_RECORDS FOR THIS TASK:_
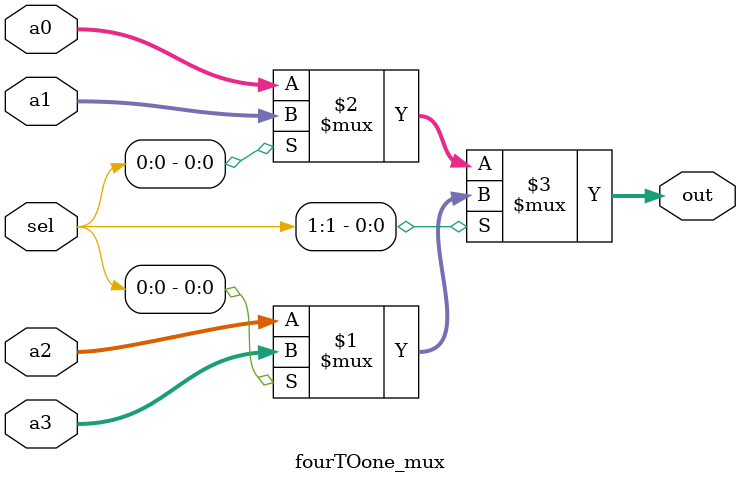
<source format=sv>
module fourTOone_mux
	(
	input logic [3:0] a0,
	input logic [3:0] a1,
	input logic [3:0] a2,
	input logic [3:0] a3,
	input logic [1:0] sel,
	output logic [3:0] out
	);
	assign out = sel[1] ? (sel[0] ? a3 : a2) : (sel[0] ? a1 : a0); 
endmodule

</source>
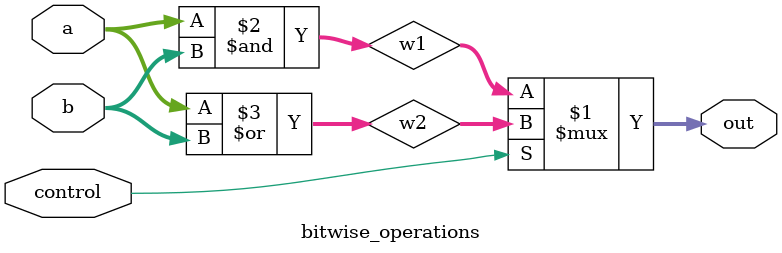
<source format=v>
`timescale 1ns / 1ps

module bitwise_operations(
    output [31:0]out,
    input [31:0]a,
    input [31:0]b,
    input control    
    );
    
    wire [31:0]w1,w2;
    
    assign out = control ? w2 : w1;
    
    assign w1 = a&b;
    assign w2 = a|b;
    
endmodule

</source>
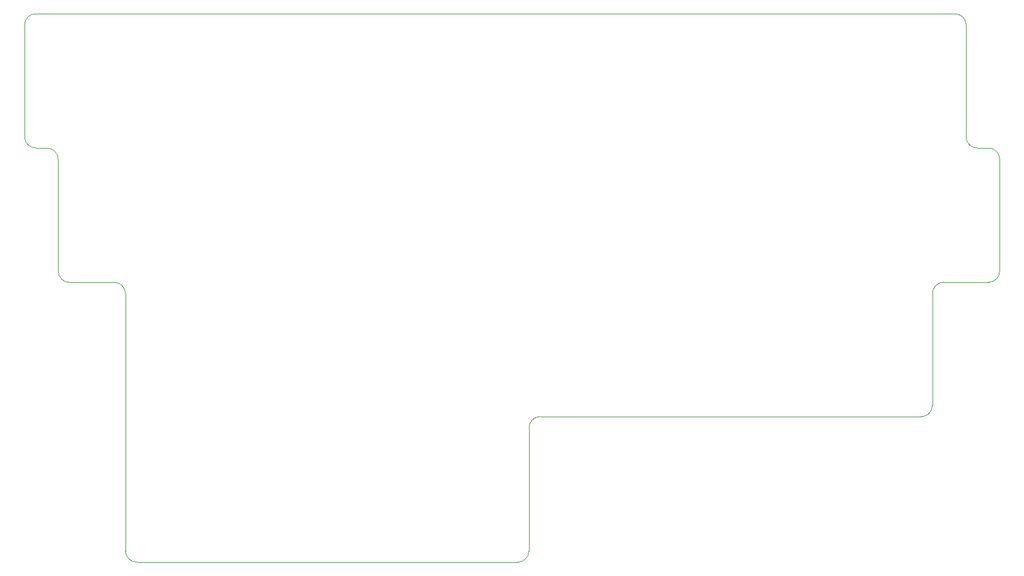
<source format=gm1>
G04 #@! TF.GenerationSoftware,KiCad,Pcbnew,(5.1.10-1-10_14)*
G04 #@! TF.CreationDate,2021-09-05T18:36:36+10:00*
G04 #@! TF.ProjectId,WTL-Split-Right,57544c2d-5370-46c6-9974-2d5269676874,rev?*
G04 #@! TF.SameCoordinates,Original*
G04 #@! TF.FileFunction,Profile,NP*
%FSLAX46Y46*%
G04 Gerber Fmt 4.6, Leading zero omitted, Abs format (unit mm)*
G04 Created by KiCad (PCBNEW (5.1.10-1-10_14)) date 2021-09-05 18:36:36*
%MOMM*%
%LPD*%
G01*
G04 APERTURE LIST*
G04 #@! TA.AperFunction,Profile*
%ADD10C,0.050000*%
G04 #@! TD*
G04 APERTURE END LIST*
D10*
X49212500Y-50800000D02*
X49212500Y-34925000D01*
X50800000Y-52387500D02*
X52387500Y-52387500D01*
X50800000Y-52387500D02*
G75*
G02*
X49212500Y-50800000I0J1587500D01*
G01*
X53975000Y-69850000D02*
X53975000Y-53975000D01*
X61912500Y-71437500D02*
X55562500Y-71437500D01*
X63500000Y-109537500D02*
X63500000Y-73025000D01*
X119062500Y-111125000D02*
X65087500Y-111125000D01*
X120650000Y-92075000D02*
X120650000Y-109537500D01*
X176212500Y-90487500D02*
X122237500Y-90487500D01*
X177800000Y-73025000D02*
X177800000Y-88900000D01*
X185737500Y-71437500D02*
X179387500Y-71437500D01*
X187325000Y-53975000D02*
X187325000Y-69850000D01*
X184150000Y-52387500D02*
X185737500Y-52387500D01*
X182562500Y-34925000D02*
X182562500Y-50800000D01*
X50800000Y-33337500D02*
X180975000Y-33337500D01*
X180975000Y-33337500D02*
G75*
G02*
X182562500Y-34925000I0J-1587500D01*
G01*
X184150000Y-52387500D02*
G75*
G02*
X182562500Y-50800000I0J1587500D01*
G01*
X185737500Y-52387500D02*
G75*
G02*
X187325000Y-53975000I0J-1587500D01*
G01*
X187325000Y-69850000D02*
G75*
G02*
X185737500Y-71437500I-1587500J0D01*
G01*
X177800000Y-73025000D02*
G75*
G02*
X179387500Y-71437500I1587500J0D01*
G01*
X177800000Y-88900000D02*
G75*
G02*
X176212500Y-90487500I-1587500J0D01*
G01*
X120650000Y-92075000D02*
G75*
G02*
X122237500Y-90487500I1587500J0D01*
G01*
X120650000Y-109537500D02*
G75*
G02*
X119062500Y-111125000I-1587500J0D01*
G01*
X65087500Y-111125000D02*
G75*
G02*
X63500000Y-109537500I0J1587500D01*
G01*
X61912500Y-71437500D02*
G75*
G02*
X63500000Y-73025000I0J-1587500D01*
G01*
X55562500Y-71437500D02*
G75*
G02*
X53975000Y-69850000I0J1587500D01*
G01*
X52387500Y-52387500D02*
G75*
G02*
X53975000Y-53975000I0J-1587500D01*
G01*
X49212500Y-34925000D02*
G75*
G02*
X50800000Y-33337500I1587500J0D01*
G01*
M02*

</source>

==

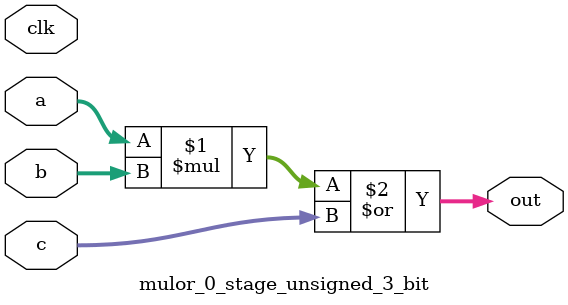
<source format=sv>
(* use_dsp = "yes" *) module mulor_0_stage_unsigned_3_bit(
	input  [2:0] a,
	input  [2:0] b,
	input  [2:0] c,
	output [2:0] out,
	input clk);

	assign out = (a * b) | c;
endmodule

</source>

_WHAT NEEDS TO BE DONE:_
Pull out every line of the records that includes the string "logic".

_REPLY TO THE TASK:_
	input logic [3:0] a0,
	input logic [3:0] a1,
	input logic [3:0] a2,
	input logic [3:0] a3,
	input logic [1:0] sel,
	output logic [3:0] out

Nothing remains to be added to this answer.